Action item:
Wherever "association" shows up in the records below, copy the whole line.

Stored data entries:

• • •

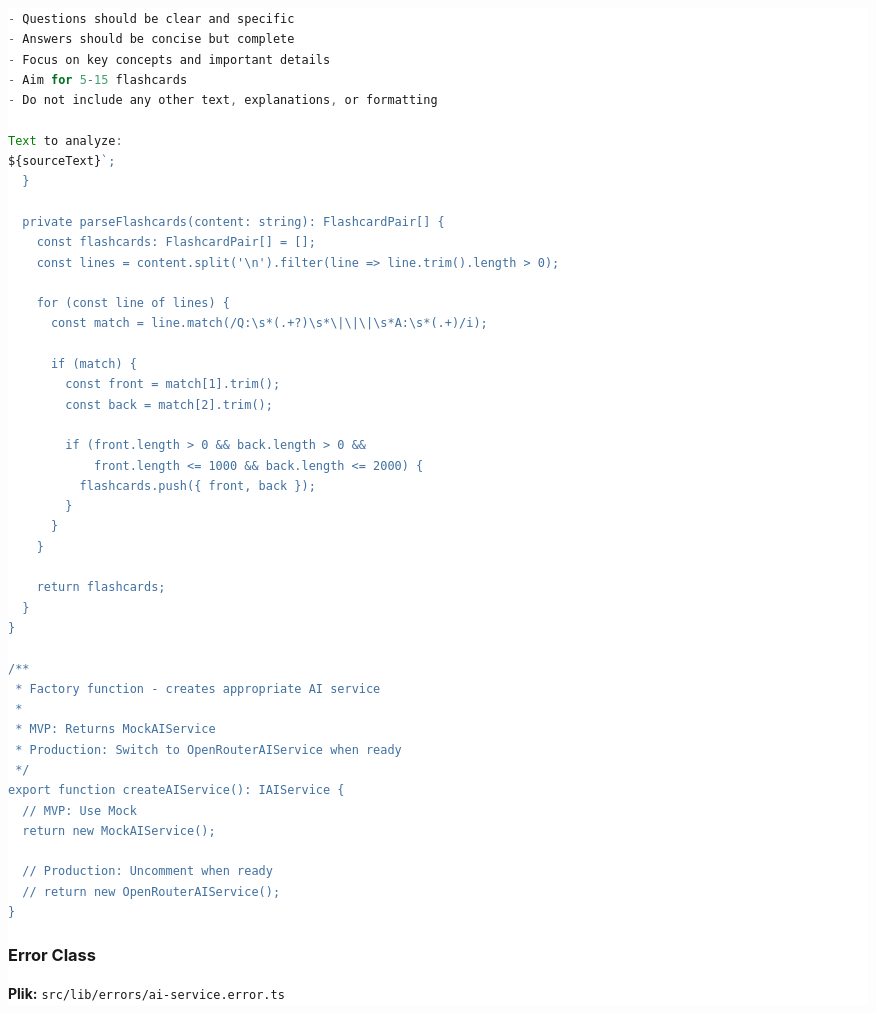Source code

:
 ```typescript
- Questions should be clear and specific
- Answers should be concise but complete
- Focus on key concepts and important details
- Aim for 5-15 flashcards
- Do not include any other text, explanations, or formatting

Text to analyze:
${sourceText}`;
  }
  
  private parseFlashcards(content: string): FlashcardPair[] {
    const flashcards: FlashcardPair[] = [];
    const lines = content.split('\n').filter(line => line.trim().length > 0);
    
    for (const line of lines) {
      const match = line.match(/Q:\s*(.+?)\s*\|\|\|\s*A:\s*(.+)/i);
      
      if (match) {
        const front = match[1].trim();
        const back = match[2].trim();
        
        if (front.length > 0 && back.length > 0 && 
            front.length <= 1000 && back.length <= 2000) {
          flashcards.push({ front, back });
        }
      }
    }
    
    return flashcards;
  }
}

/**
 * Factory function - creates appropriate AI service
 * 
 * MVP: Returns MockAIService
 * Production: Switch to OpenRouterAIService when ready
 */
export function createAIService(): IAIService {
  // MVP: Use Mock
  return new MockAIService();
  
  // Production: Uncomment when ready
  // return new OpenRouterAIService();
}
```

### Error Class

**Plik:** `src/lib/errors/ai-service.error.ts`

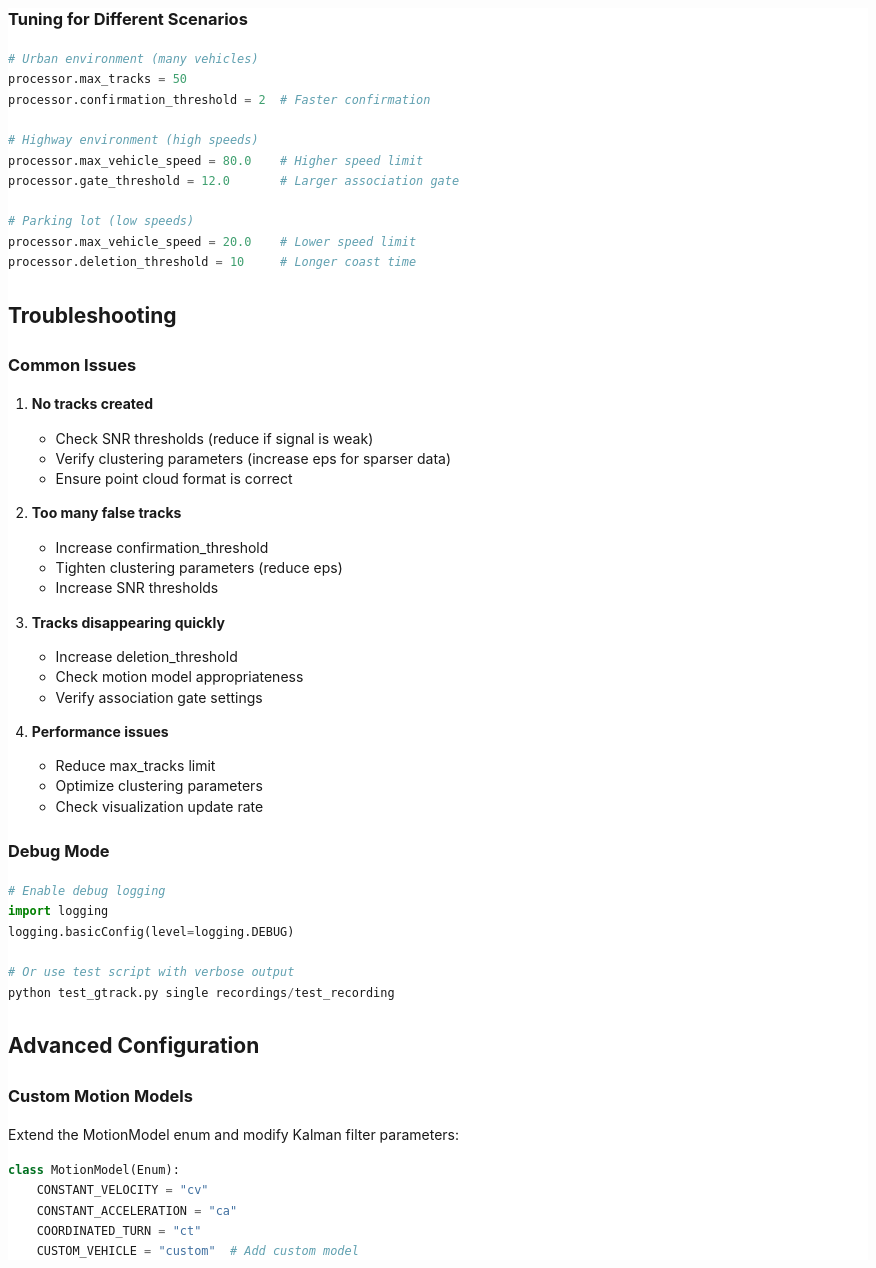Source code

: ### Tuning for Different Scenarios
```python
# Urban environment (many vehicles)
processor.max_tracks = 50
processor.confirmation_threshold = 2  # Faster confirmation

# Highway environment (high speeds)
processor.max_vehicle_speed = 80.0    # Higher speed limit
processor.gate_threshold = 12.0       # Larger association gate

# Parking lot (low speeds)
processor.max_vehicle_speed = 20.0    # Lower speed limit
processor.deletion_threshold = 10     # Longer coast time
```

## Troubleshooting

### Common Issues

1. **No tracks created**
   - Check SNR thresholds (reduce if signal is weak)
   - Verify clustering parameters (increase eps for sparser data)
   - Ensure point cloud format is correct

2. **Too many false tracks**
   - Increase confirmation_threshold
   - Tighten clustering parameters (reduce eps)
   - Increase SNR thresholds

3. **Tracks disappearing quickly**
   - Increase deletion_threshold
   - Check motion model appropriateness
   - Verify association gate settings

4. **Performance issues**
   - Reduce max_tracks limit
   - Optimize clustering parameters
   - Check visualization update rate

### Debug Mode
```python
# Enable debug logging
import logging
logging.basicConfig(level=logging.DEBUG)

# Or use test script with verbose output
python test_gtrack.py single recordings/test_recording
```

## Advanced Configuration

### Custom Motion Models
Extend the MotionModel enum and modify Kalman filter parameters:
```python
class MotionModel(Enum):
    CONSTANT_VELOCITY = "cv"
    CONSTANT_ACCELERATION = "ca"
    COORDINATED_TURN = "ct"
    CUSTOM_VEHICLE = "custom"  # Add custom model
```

• • •

Solved exercise:
processor.gate_threshold = 12.0       # Larger association gate
   - Verify association gate settings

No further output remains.